What It Means To Be a Jew? How Do You Answer the Question?
Perhaps some of you have seen this video currently going viral throughout the Jewish world. It is a poem written and recited by Andrew Lustig, who is currently studying at the Pardes Institute in Jerusalem. Take a listen. The poem starts one minute in:
I like this poem a great deal, not so much for its content, per se, but rather as a model of expressing identity. What does it mean to be Jewish? Sure, there is a halakhic definition by which we decide who can have an aliyah to the Torah, lead our congregation in prayer, or have a bar/t mitzvah, but this sense of “being Jewish” is only the beginning—an opening into a specific worldview and life practice. To say that being Jewish is to be the son or daughter of a Jewish mother or a Jew by choice who has gone through the requisite process of conversion is barely the tip of the iceberg. Being Jewish requires us to move far beyond a basic definition of identity. We find real meaning about our own Jewish identity by contemplating the triggers that bring us pride, excitement, and shame as Jews and the existential reality permeating our own sense of Jewishness.

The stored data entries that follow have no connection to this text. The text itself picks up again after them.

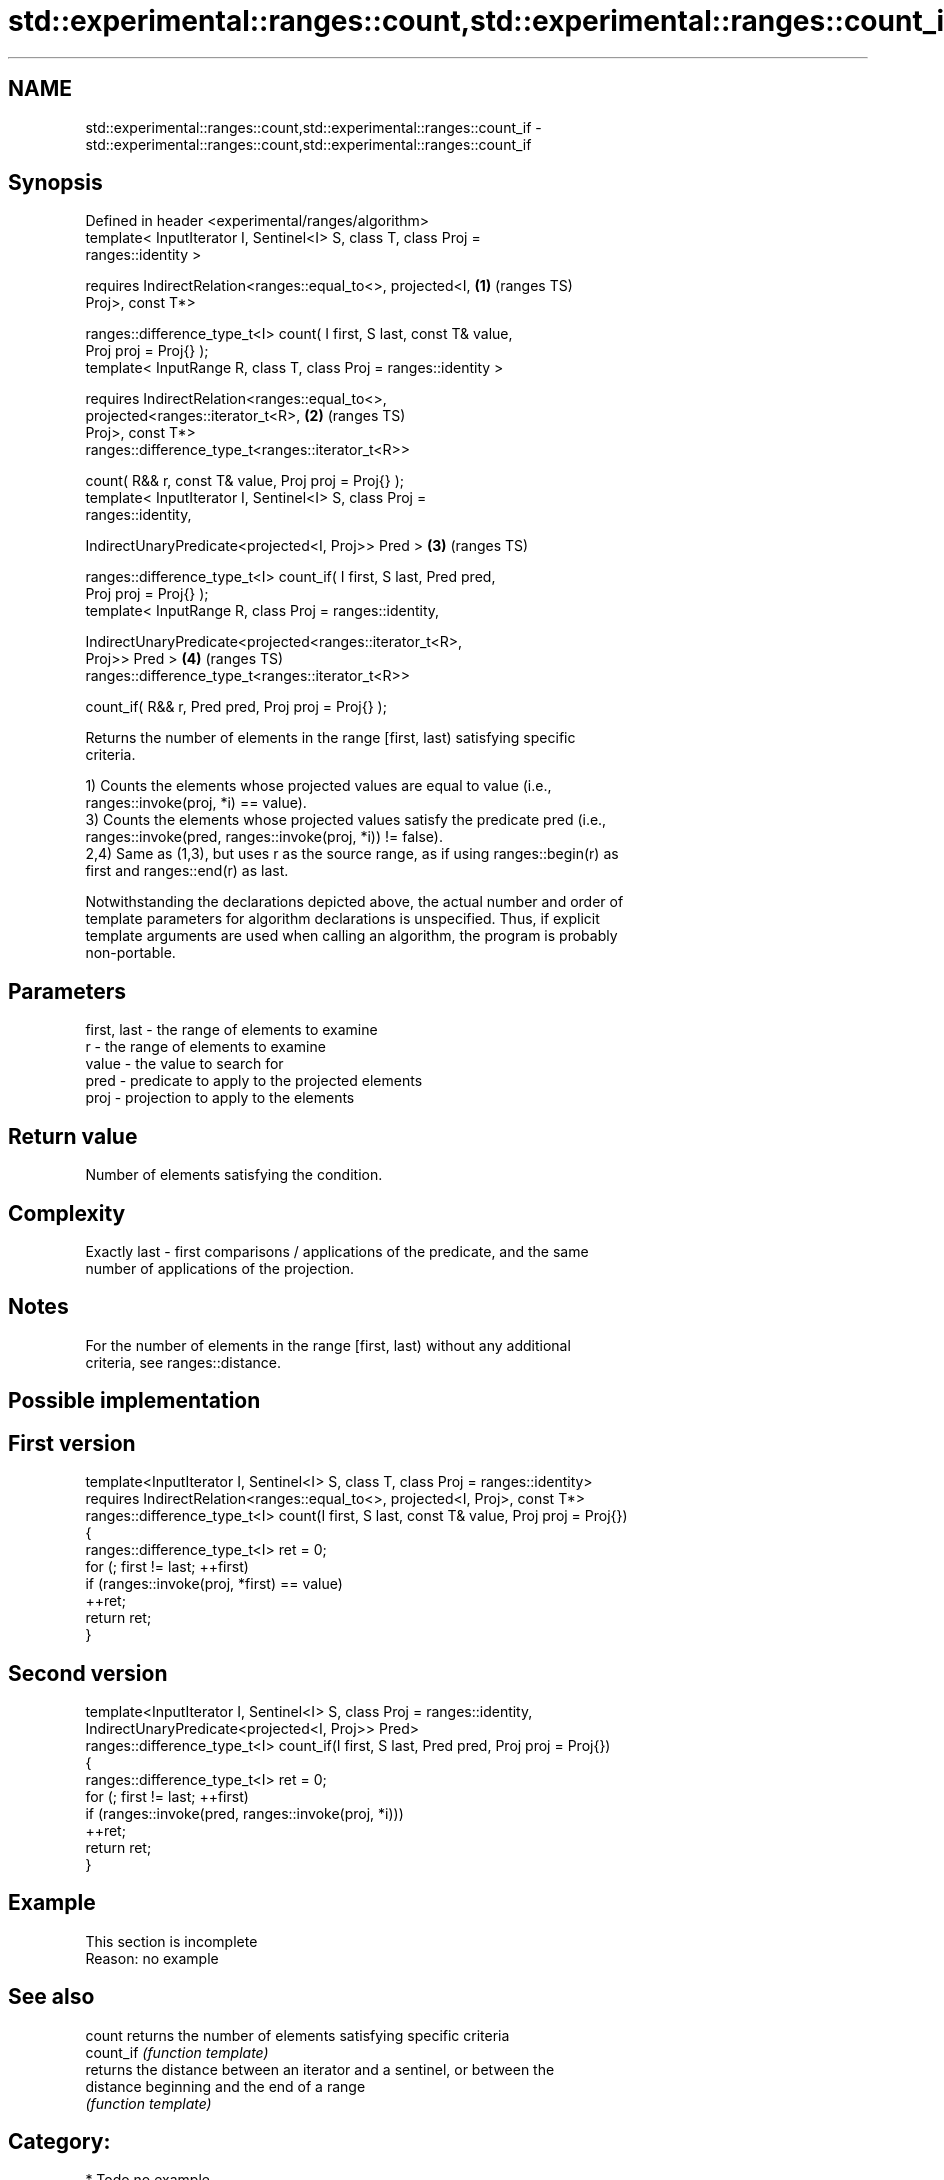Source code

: .TH std::experimental::ranges::count,std::experimental::ranges::count_if 3 "2024.06.10" "http://cppreference.com" "C++ Standard Libary"
.SH NAME
std::experimental::ranges::count,std::experimental::ranges::count_if \- std::experimental::ranges::count,std::experimental::ranges::count_if

.SH Synopsis
   Defined in header <experimental/ranges/algorithm>
   template< InputIterator I, Sentinel<I> S, class T, class Proj =
   ranges::identity >

       requires IndirectRelation<ranges::equal_to<>, projected<I,       \fB(1)\fP (ranges TS)
   Proj>, const T*>

   ranges::difference_type_t<I> count( I first, S last, const T& value,
   Proj proj = Proj{} );
   template< InputRange R, class T, class Proj = ranges::identity >

       requires IndirectRelation<ranges::equal_to<>,
                                 projected<ranges::iterator_t<R>,       \fB(2)\fP (ranges TS)
   Proj>, const T*>
   ranges::difference_type_t<ranges::iterator_t<R>>

       count( R&& r, const T& value, Proj proj = Proj{} );
   template< InputIterator I, Sentinel<I> S, class Proj =
   ranges::identity,

             IndirectUnaryPredicate<projected<I, Proj>> Pred >          \fB(3)\fP (ranges TS)

   ranges::difference_type_t<I> count_if( I first, S last, Pred pred,
   Proj proj = Proj{} );
   template< InputRange R, class Proj = ranges::identity,

             IndirectUnaryPredicate<projected<ranges::iterator_t<R>,
   Proj>> Pred >                                                        \fB(4)\fP (ranges TS)
   ranges::difference_type_t<ranges::iterator_t<R>>

       count_if( R&& r, Pred pred, Proj proj = Proj{} );

   Returns the number of elements in the range [first, last) satisfying specific
   criteria.

   1) Counts the elements whose projected values are equal to value (i.e.,
   ranges::invoke(proj, *i) == value).
   3) Counts the elements whose projected values satisfy the predicate pred (i.e.,
   ranges::invoke(pred, ranges::invoke(proj, *i)) != false).
   2,4) Same as (1,3), but uses r as the source range, as if using ranges::begin(r) as
   first and ranges::end(r) as last.

   Notwithstanding the declarations depicted above, the actual number and order of
   template parameters for algorithm declarations is unspecified. Thus, if explicit
   template arguments are used when calling an algorithm, the program is probably
   non-portable.

.SH Parameters

   first, last - the range of elements to examine
   r           - the range of elements to examine
   value       - the value to search for
   pred        - predicate to apply to the projected elements
   proj        - projection to apply to the elements

.SH Return value

   Number of elements satisfying the condition.

.SH Complexity

   Exactly last - first comparisons / applications of the predicate, and the same
   number of applications of the projection.

.SH Notes

   For the number of elements in the range [first, last) without any additional
   criteria, see ranges::distance.

.SH Possible implementation

.SH First version
   template<InputIterator I, Sentinel<I> S, class T, class Proj = ranges::identity>
       requires IndirectRelation<ranges::equal_to<>, projected<I, Proj>, const T*>
   ranges::difference_type_t<I> count(I first, S last, const T& value, Proj proj = Proj{})
   {
       ranges::difference_type_t<I> ret = 0;
       for (; first != last; ++first)
           if (ranges::invoke(proj, *first) == value)
               ++ret;
       return ret;
   }
.SH Second version
   template<InputIterator I, Sentinel<I> S, class Proj = ranges::identity,
            IndirectUnaryPredicate<projected<I, Proj>> Pred>
   ranges::difference_type_t<I> count_if(I first, S last, Pred pred, Proj proj = Proj{})
   {
       ranges::difference_type_t<I> ret = 0;
       for (; first != last; ++first)
           if (ranges::invoke(pred, ranges::invoke(proj, *i)))
               ++ret;
       return ret;
   }

.SH Example

    This section is incomplete
    Reason: no example

.SH See also

   count    returns the number of elements satisfying specific criteria
   count_if \fI(function template)\fP
            returns the distance between an iterator and a sentinel, or between the
   distance beginning and the end of a range
            \fI(function template)\fP

.SH Category:
     * Todo no example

Lustig’s poem is an invitation to each of us: what would we write in our own poem about our own personal Jewish identity? I do not pose this as a rhetorical question. I think there is real value in accepting the invitation. So, I invite each of you to write something, whether prose or poetry, that expresses your own notion of what it means to be Jewish. If you feel comfortable, please send me your poem, either with attribution or with instructions to leave it anonymous so that we can share our collective work with one another.
And just to give you some hizzuk, some motivation, I promise to share my version of “What it Means to be Jewish” with all of you on this blog in two weeks when I post again.